**Text shown**
The second hyperparameter tuning technique we will try is Randomised Search. For both the classification and regression cases, we will define the parameter space, and then make use of scikit-learn’s RandomizedSearchCV. The tuner will sample 100 different parameter configurations, where each will be validated using 5-fold Cross-Validation. Afterwards, the best model will be selected, and tested against our held-out test set.

#### Classification

# setup parameter space
parameters = {'criterion':['gini','entropy'],
'max_depth':poisson(mu=2,loc=2),
'min_samples_split':uniform(),
'max_leaf_nodes':poisson(mu=4,loc=3)}

# create an instance of the randomized search object
r1 = RandomizedSearchCV(DecisionTreeClassifier(), parameters, cv=5, n_iter=100, random_state=42, n_jobs=-1)

# conduct grid search over the parameter space
start_time = time.time()
r1.fit(X1_train,y1_train)
duration = time.time() - start_time

# show best parameter configuration found for classifier
cls_params2 = r1.best_params_
cls_params2['min_samples_split'] = np.ceil(cls_params2['min_samples_split']*X2_train.shape[0])
cls_params2
{'criterion': 'gini',
'max_depth': 4,
'max_leaf_nodes': 11,
'min_samples_split': 22.0}
# compute performance on test set
model = r1.best_estimator_
y_pred = model.predict(X1_test)

**Source data**

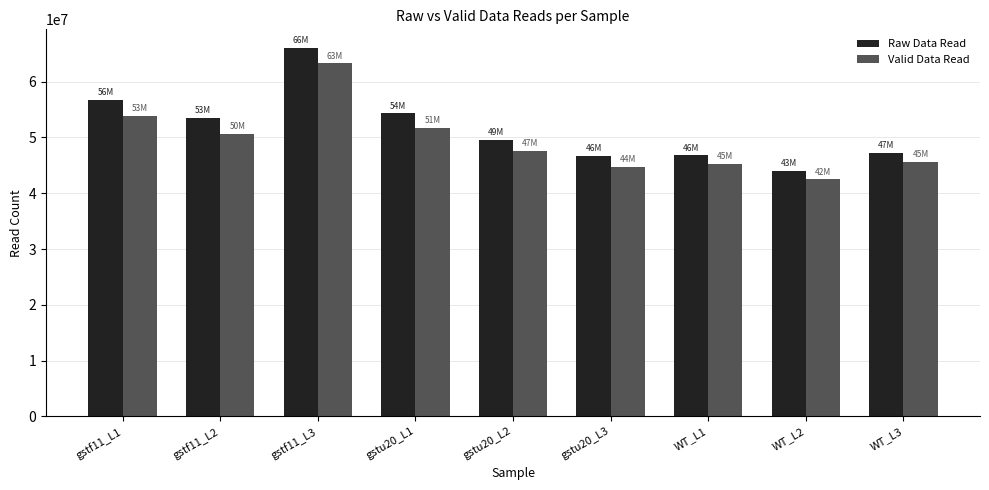

What is the minimum value shown in the chart?

42473782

**Your tasks**
1. In the randomized search text, how many parameter configurations does the tuner sample?
2. List every parameter name defined in the classification parameter space in the randomized search text.
3. From the randomized search text, print the part starting with "#### Classification" and going on through "r1.fit(X1_train,y1_train)".

**Answers to the tasks**
1. 100

2. criterion, max_depth, min_samples_split, max_leaf_nodes

3.
#### Classification

# setup parameter space
parameters = {'criterion':['gini','entropy'],
'max_depth':poisson(mu=2,loc=2),
'min_samples_split':uniform(),
'max_leaf_nodes':poisson(mu=4,loc=3)}

# create an instance of the randomized search object
r1 = RandomizedSearchCV(DecisionTreeClassifier(), parameters, cv=5, n_iter=100, random_state=42, n_jobs=-1)

# conduct grid search over the parameter space
start_time = time.time()
r1.fit(X1_train,y1_train)